At a New Hampshire appearance later on Tuesday, Christie plans to propose Social Security “means-testing” that would reduce the size of benefits for people earning more than $80,000 annually and phase them out entirely for those earning $200,000 or more.

“Do we really believe that the wealthiest Americans need to take from younger, hard working Americans to receive what, for most of them, is a modest monthly Social Security check?” Christie will say, according to excerpts of his remarks released by his staff. [reported by Thomson/Reuters and at Newsmax.com 4/14/15]

Christie’s idea reinforces and expands the underlying idea of the entitlement state: take from those who have more, and give to those who have less.

According to Christie, the purpose of government programs is to redistribute wealth. Given that assumption, his proposal makes perfect sense. Why are we “giving” money to people who make more than $200,000 a year when we could be giving it all to people who make less?

However, Social Security was never sold as a welfare or charity program. To this day, when Social Security is attacked or questioned, its defenders insist that it’s a retirement or “insurance” program. Some call it “social insurance,” meaning an insurance program administered by the government.

Of course, these are false claims. Insurance policies, by definition, refer to voluntary membership. People willingly join an insurance program or policy because they expect the benefits to be worth the cost they choose to pay in premiums, over time. Or, perhaps they prefer the peace of mind of having a policy (as with housing or flood insurance), even if they never recover the benefits that would be equal to paying into the program in the first place.

Social Security is not voluntary, and never was. It’s not insurance, by this standard. (I recognize that almost nothing is voluntary in our heavily regulated society, any longer; but the principle behind insurance is that of voluntary membership.)

Also, when you pay into a normal insurance program, you get your benefits. The people who make $201,000 a year were forced to hand over their payroll taxes just as compellingly as those who make $199,000 a year, or $50,000 a year.

If a private, real insurance program told its members, upon time to legitimately claim their benefits that, “You make too much money, so you don’t need the benefits now,” that insurance company would – properly – be denounced and put out of business as a fraud.

If Social Security really isn’t an “insurance” program – and of course it never was – then its proponents ought to at least be forced to admit that it’s a welfare/entitlement program.

Chris Christie is dropping the pretense here. He’s taking it for granted that Social Security is, always was, and always will be a wealth redistribution program. He does not say or imply this is a bad thing. Quite the contrary – he wants to extend this principle of wealth redistribution in ways that Barack Obama and Hillary Clinton have not (yet) proposed.

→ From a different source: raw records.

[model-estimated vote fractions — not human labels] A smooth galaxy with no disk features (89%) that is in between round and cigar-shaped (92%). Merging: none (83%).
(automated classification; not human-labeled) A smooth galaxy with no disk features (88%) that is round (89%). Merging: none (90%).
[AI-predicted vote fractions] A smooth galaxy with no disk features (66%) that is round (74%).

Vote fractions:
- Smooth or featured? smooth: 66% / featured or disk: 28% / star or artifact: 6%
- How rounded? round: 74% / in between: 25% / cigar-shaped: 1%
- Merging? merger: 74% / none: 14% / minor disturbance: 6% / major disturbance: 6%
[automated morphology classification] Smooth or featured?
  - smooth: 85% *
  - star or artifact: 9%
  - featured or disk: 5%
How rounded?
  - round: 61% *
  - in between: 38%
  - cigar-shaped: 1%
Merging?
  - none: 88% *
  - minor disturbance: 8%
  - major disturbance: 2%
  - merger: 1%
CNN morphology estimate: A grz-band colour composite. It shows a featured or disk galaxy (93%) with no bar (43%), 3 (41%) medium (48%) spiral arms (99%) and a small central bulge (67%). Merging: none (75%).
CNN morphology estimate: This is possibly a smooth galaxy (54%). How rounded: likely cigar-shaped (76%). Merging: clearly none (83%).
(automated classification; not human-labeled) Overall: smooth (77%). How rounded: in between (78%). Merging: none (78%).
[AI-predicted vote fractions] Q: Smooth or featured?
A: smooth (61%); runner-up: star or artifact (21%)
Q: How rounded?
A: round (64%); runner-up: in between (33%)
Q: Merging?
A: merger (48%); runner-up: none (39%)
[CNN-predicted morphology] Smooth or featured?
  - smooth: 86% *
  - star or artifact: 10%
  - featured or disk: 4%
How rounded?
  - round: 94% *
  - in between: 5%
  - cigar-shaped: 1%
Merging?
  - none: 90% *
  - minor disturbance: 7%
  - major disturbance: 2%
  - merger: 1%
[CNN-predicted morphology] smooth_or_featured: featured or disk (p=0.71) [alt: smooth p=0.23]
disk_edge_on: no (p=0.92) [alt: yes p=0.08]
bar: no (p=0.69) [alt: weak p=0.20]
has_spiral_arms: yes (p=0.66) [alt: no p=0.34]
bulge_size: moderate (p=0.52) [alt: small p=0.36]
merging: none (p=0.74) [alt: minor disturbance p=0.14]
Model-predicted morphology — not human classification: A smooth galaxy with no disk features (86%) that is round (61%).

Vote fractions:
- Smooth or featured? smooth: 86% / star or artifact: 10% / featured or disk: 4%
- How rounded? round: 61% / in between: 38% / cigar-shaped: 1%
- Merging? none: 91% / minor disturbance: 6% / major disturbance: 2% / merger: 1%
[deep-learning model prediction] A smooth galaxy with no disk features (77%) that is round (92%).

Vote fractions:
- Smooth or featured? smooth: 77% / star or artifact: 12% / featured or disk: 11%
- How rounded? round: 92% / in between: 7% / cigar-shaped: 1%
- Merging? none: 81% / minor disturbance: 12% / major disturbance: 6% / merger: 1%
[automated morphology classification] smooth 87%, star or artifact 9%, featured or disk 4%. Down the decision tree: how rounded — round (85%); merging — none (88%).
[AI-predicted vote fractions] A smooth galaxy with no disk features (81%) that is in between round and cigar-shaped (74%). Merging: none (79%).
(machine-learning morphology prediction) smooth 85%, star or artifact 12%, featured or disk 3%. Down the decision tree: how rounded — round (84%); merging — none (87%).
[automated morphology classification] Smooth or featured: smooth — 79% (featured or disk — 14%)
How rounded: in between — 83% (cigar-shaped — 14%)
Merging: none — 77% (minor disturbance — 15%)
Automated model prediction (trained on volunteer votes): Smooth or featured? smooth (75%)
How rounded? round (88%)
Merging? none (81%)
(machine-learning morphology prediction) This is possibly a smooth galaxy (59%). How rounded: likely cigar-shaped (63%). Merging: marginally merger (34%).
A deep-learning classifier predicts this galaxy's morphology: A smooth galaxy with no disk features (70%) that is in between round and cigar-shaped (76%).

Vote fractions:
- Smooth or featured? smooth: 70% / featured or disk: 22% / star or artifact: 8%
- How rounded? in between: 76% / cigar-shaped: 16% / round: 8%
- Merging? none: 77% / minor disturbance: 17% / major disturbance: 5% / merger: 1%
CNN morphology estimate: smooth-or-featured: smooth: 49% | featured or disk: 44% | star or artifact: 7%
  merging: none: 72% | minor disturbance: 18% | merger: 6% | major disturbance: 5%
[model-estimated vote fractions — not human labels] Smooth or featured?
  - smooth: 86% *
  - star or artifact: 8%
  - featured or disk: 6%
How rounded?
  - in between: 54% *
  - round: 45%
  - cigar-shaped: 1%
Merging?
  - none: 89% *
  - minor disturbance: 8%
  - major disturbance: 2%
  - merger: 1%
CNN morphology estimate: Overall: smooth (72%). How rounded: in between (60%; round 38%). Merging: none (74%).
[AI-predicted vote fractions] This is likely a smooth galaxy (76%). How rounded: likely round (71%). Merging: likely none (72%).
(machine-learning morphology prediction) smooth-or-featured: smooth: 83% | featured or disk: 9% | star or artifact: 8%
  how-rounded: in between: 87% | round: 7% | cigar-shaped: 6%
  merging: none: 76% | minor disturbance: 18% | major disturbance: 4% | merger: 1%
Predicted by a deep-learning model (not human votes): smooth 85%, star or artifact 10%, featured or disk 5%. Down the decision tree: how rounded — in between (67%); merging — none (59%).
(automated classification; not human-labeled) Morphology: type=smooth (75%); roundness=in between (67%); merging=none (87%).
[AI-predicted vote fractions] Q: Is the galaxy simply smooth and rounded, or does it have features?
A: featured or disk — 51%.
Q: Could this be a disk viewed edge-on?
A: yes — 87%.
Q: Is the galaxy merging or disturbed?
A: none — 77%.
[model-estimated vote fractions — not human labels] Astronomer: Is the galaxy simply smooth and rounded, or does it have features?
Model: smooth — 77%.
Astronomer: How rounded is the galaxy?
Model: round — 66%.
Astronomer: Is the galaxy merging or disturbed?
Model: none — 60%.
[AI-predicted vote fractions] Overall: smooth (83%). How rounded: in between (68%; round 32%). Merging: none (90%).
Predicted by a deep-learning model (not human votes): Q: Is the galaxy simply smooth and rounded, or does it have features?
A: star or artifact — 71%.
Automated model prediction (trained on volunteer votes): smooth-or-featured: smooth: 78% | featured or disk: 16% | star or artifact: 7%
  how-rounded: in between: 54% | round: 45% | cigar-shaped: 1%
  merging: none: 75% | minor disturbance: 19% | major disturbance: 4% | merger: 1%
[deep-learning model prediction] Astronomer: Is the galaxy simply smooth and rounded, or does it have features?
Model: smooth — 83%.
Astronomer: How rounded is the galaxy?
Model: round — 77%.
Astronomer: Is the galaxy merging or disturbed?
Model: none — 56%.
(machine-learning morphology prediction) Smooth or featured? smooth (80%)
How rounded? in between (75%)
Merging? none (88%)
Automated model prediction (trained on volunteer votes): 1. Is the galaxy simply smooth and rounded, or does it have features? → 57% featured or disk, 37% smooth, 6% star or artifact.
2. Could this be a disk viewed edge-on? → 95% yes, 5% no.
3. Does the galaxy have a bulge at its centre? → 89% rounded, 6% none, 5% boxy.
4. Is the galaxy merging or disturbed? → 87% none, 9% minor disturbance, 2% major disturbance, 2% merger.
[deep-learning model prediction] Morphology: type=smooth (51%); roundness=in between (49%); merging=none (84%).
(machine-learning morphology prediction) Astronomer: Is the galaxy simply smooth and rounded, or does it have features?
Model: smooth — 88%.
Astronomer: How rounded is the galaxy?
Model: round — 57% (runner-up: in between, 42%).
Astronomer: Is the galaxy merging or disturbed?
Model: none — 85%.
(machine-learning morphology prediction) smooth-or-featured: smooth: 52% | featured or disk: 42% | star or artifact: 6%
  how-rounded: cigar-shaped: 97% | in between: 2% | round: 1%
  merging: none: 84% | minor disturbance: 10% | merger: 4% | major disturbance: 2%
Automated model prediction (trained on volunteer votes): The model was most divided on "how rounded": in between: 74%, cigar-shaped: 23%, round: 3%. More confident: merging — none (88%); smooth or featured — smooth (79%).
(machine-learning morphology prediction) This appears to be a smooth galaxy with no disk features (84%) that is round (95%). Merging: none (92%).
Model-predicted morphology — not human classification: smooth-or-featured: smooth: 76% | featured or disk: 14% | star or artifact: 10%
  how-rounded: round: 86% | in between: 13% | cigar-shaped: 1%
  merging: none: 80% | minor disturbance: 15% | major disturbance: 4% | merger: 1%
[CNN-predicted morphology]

Let’s say I’m a 20-something or 30-something year-old seeking to succeed and make a lot of money. The next logical question here is: If I end up making a lot of money – defined here as more than $200,000 a year – then I won’t be able to gain any of this Social Security benefit. So why should I be forced to pay the taxes required to support this so-called insurance program?

And by what moral standard of “fairness” am I punished for precisely the extent to which I succeed?

Chris Christie’s probable answer – logically, the only honest answer he could give here – would be, “Well, you are your brother’s keeper. If you do better, you must take care of those who don’t make as much.”

What if I make more money because I’m more productive and effective at what I do?

“Well,” the socialist Christie will say, “you are responsible to those who have less, or who produce less. You are your brother’s keeper.”

When you scratch the surface, the Republicans are no different from the Democrats. This is because they subscribe to the same underlying moral ideology as the Democrats. In fact, they might even be more consistent about it.

You are your brother’s keeper, and government has the right to enforce this idea. This is the same thing that Obama claims nearly every day, and puts into practice with every executive edict he issues. Hillary Clinton will exploit this guilt-fostering mentality as well. Exactly why do we have a Republican party, then? We already get this from the Democrats, in spades.

Unless or until Republicans change their underlying moral premise, their policies will never change. And it won’t really matter if they’re in office, or not.

Or, as Karl Marx phrased it: From each according to his ability; to each according to his need.

Chris Christie shows us  the Marxist side of Republicans.